Autonomous surface vessels (ASVs)

Using autonomous surface vessels (ASVs) – or self-driving boats – for marine monitoring is safer and much more cost-effective than the current crewed vessel method.  

Smaller than crewed vessels, ASVs can operate safely in hazardous locations, and at night, and can cover much larger areas, mitigating risks around crew fatigue. In some cases, they can operate independently of large ships.  

ASVs can navigate a reef while towing various sensors, undertake shallow water bathymetric (depth) surveys, using cameras, and collect water samples. 

They enable AIMS to simultaneously collect a variety of observations – from both air and water – to create a layered marine monitoring system that integrates observations made underwater, from the sea surface, from air and even space.  

Deploying a fleet of ASVs to collect the latest information on water temperature and quality, coral cover and threats such as coral bleaching and crown-of-thorns starfish outbreaks will allow us to scale up our monitoring work. 

AIMS has tested several different types of ASVs which can be broadly categorised into long-range and short-range.  

Long-range ASVs can function out of the line of a sight of an operator, independent of a mothership, for weeks or months at a time, while short-range vehicles are typically deployed for up to one day and controlled (or monitored) by a nearby operator. 

WAM-V  

AIMS has operated tenders (small vessels) with dive teams specialised in marine monitoring for decades.  

In 2020, AIMS had the opportunity to assess an AUV’s capability to collect data when we had access to Marine Advanced Robotics’ WAM-V, a short-range tender-sized ASV, during a four-day field trip at John Brewer Reef, 40 nautical miles from Townsville.  

The intent was to determine if this ASV type had potential for routine deployment from AIMS’ ships, and to conduct a series of preliminary dataset collection missions. 

The WAM-V was owned by Queensland University of Technology (QUT) which had integrated sophisticated sensors, winches, software and algorithms into the base platform to enable it to autonomously complete tasks. 

We conducted experiments with different sensors including sonar, LiDAR (a detection system which works on the principle of radar but uses light from a laser) and imaging devices.  

We found the platform to be a viable base for conducting sonar bathymetry surveys and benthic (flora and fauna of the sea floor) imaging, particularly in shallow reef-flat areas and results indicated it could be used for automated imaging and reef mapping during routine surveys.  

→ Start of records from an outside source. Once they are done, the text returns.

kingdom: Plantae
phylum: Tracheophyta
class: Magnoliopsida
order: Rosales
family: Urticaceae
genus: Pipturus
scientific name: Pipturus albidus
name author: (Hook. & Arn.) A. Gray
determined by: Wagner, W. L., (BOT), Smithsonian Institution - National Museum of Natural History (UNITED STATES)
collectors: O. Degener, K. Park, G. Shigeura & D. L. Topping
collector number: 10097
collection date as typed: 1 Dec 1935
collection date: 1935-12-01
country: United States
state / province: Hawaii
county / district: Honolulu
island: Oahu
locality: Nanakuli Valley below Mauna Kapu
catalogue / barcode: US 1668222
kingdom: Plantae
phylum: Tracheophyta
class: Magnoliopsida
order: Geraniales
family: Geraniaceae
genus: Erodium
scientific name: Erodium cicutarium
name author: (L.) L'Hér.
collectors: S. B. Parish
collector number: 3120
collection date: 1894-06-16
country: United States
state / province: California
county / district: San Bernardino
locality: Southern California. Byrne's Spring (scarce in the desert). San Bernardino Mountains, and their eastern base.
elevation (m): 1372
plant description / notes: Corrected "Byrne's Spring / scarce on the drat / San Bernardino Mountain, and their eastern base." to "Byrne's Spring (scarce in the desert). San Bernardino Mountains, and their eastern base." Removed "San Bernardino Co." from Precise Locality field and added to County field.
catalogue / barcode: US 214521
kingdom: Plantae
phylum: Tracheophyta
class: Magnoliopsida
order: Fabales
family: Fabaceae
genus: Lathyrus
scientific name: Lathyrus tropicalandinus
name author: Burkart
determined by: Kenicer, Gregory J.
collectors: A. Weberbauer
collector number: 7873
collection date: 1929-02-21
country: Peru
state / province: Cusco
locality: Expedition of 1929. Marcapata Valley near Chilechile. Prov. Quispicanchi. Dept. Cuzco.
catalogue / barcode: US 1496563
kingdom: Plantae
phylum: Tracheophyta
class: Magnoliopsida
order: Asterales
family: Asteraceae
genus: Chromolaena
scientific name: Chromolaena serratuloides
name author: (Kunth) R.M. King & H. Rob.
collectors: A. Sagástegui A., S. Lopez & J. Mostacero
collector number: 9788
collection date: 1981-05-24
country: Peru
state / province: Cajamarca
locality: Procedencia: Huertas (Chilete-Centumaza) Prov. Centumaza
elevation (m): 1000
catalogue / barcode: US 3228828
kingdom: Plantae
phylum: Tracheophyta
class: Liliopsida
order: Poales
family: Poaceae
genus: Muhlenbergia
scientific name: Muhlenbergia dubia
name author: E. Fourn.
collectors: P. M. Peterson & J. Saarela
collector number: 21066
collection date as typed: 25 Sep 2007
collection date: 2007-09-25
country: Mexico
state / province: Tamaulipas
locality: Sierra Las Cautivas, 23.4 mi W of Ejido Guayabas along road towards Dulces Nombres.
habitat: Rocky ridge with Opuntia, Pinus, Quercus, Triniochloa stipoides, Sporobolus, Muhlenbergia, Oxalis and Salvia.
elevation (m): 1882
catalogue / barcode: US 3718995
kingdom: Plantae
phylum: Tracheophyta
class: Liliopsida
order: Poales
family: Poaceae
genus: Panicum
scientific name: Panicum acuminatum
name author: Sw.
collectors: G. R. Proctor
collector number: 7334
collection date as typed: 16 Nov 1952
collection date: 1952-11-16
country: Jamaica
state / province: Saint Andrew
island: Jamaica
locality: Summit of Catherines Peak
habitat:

However, we found at-sea stowage and handling for deployment increased costs and could limit the scalability of deploying this type of ASV for routine observations.

WAM-V towed Reefscan during the trial.

SurfBee  

In 2020 we also trialled a smaller more portable platform, a low-cost inflatable vessel – the SurfBee – on John Brewer Reef, in collaboration with QUT. 

The SurfBee successfully completed reef flat transects in a ‘mowing-the-lawn’ pattern, producing high resolution images of the sea floor via its camera. 

While not designed for reliable use in open oceans, the SurfBee demonstrated that small vessels can collect quality datasets over defined transects.  

We found that if deployed in a planned and controlled ‘swarm’, they had potential to be effective tool for rapid reef monitoring.
 

Wave Glider 

Long-range ASVs have the potential to conduct reef surveys without large surface ship dependencies and could provide efficiency gains for routine at-sea observations. 

In 2017, we trialled the Wave Glider, a long-range ASV powered by waves and the sun, developed by Boeing subsidiary Liquid Robotics. 

The first seven-day trial saw the low-speed vehicle cover 200 nautical miles navigating around the reefs of the central Great Barrier Reef. A second trial was held off the coast of north-west Australia. 

While the trials were successful and the Wave Glider performed well, AIMS’ focus shifted to short-range ASVs as they offered potential to more efficiently scale our routine monitoring work without radically changing our methodologies and processes.  

We concluded that integrating one or two long range ASVs into operations was too big a jump to cost-effectively integrate when AIMS had no prior experience with even short-range ASVs.

ASV trial findings 

While dependent on a manned mothership for deployment, a small fleet of ASVs could empower AIMS to cost-effectively collect datasets over larger and more inaccessible areas in a relatively short time.  

ASVs can be fitted with multiple instruments, enabling collection of reef images for coral health and classification assessments as well as seawater measurements such as temperature and water quality.